I've always felt it was an omission that there's no way to create an enumerable from a list of values. Consider:
public static IEnumerable<T> Of<T>(params T[] values)
{
    foreach (T value in values)
    {
        yield return value;
    }
}
This is equivalent to just iterating over values, but slower, which might explain why it's not available in LINQ. Although, it would be useful to just say Enumerable.Of(0, 1, 2) rather than new int[] { 0, 1, 2 }. Fortunately, you can build up collections using Empty, DefaultIfEmpty, Repeat and/or Concat. Here are a couple ways to generate 0 though 2:
Enumerable.Empty<int>().DefaultIfEmpty(0).Concat(Enumerable.Empty<int>().DefaultIfEmpty(1)).Concat(Enumerable.Empty<int>().DefaultIfEmpty(2));
Enumerable.Repeat(0, 1).Concat(Enumerable.Repeat(1, 1)).Concat(Enumerable.Repeat(2, 1));
Enumerable.Repeat(0, 3).Select((i, ix) => i + ix);
Enumerable.Range(0, 3);
While this example demonstrates why you wouldn't want to use this pattern for long lists, it does show ways to represent single values as collections. Many elogant solutions involve using collections containing a single value.
Building up an IEnumerable

All of the LINQ operations are lazily evaluated.

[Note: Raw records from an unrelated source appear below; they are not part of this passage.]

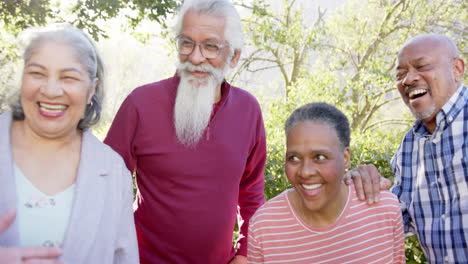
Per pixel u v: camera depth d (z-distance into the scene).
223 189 2.14
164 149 2.10
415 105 2.01
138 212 2.20
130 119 2.13
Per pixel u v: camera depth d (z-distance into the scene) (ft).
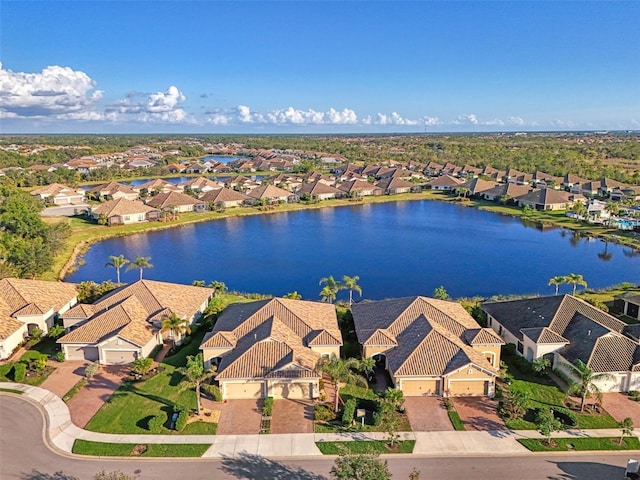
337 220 497.87
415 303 200.54
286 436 140.46
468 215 519.60
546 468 126.72
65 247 361.51
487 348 176.14
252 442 137.59
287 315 193.06
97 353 187.73
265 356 165.99
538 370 172.14
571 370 169.68
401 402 151.53
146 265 289.12
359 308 218.79
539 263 341.21
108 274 319.88
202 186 625.82
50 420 147.95
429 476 123.44
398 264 342.23
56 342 191.42
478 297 272.51
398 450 134.00
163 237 424.46
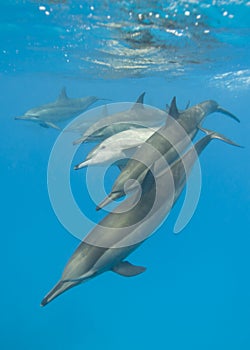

That means nothing will happen until you try to evaluate a result. IEnumerables and IQueryables are really building blocks for creating complex queries in pieces. Here's two ways to filter by an optional ID:
private static IEnumerable<Order> getOrders(int? customerId = null)
{
    IQueryable<Order> query = context.Orders;
    if (customerId != null)
    {
        query = query.Where(o => o.CustomerId == customerId);
    }
    return query.ToArray();
}

private static IEnumerable<Order> getOrders(int? customerId = null)
{
    var query = from order in context.Orders
                where customerId == null || order.CustomerId == customerId
                select order;
    return query.ToArray();
}
The same techniques can be used to add order by clauses, etc. When filters and sorting options come from the user, this is a slightly harder problem to solve. I wrote a helper class that converts named fields to lambda expression trees to build up a query at runtime: https://gist.github.com/jehugaleahsa/2405c3eece2fc2b0653d. I have a similar class in production that do filtering, as well.
Conclusion

I am sure there many more techniques I have picked up over the years. I will keep this document up-to-date as I stumble upon them again. I hope you found some of these tricks useful.